NTSB Identification: SEA04LA119
14 CFR Part 91: General Aviation
Accident occurred Monday, June 28, 2004 in Wolf Point, MT
Probable Cause Approval Date: 10/28/2004
Aircraft: APCO Powered Parachute, registration: None
Injuries: 2 Fatal.

NTSB investigators may not have traveled in support of this investigation and used data provided by various sources to prepare this aircraft accident report.

A family member said the pilot had previously mentioned to her that there was a way to make the airplane turn quicker by pulling harder on some of the cables that control the parachute. On the flight prior to the accident she didn't feel comfortable with some of the turns the pilot was making and wanted him to land. While watching the next flight, estimated to be 500 feet above the ground, she observed the aircraft make some tight turns and lose altitude before impacting the ground and erupt into flames. An instructor pilot, who had only given the pilot ground instruction on how to fly the aircraft, had previously advised the pilot that he needed more instruction before he would be able to fly the airplane.
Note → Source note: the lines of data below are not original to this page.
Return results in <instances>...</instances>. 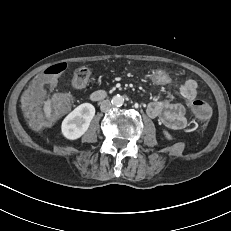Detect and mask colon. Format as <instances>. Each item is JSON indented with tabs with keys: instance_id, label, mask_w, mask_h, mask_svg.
<instances>
[{
	"instance_id": "colon-1",
	"label": "colon",
	"mask_w": 231,
	"mask_h": 231,
	"mask_svg": "<svg viewBox=\"0 0 231 231\" xmlns=\"http://www.w3.org/2000/svg\"><path fill=\"white\" fill-rule=\"evenodd\" d=\"M66 69V64L58 63L48 67L44 74L39 75L35 84H33L23 95L22 109L29 123L34 127L43 124V117L39 110V103L42 98L43 91L48 90L55 77L60 75ZM90 77V71L86 67L77 69L73 77V86L75 88L84 87ZM146 80L155 86H171L173 77L171 73H166L162 69H150L146 73ZM73 98L70 94L59 93L54 96L52 101V118H59L66 114L71 108ZM194 116L202 123H206L211 115L212 108L210 104L202 99L194 100L191 104Z\"/></svg>"
}]
</instances>
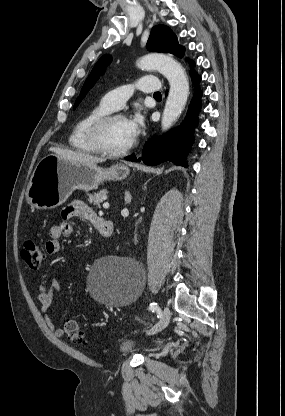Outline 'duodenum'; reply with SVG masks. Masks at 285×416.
I'll return each mask as SVG.
<instances>
[{"label":"duodenum","instance_id":"410a0bca","mask_svg":"<svg viewBox=\"0 0 285 416\" xmlns=\"http://www.w3.org/2000/svg\"><path fill=\"white\" fill-rule=\"evenodd\" d=\"M92 224L97 228L103 239L109 240L112 237L114 232V223L112 221L96 217Z\"/></svg>","mask_w":285,"mask_h":416}]
</instances>
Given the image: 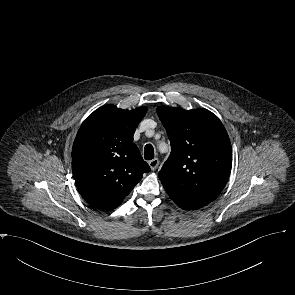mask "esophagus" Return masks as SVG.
Masks as SVG:
<instances>
[{"mask_svg": "<svg viewBox=\"0 0 295 295\" xmlns=\"http://www.w3.org/2000/svg\"><path fill=\"white\" fill-rule=\"evenodd\" d=\"M148 164H149L151 170L152 171H155L157 169L158 165H159V159L158 158H154V159L150 160L148 162Z\"/></svg>", "mask_w": 295, "mask_h": 295, "instance_id": "esophagus-1", "label": "esophagus"}]
</instances>
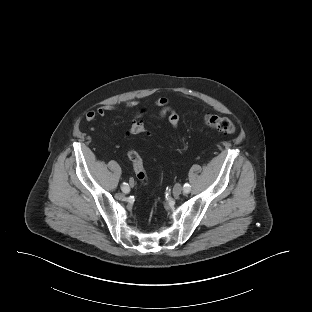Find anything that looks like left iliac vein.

The instructor subsequently discovered that the pilot had been flying the plane since he first purchased it. The instructor again advised the pilot that he needed to get additional instruction and the pilot agreed; however, this never happened. Shortly after the accident occurred a family member told the instructor that the pilot had given her a ride and was making sharp turns with the airplane, which she felt was the cause of the accident. The instructor said that pulling in too much steering line can collapse the side of the parachute the line is on. The instructor believed the pilot was unable to re-inflate the parachute before impacting the ground after the steering lines became entangled.

The National Transportation Safety Board determines the probable cause(s) of this accident to be:

The pilot's loss of control as a result of trying a low altitude quick turning maneuver. A factor was the pilot's lack of experience in the aircraft.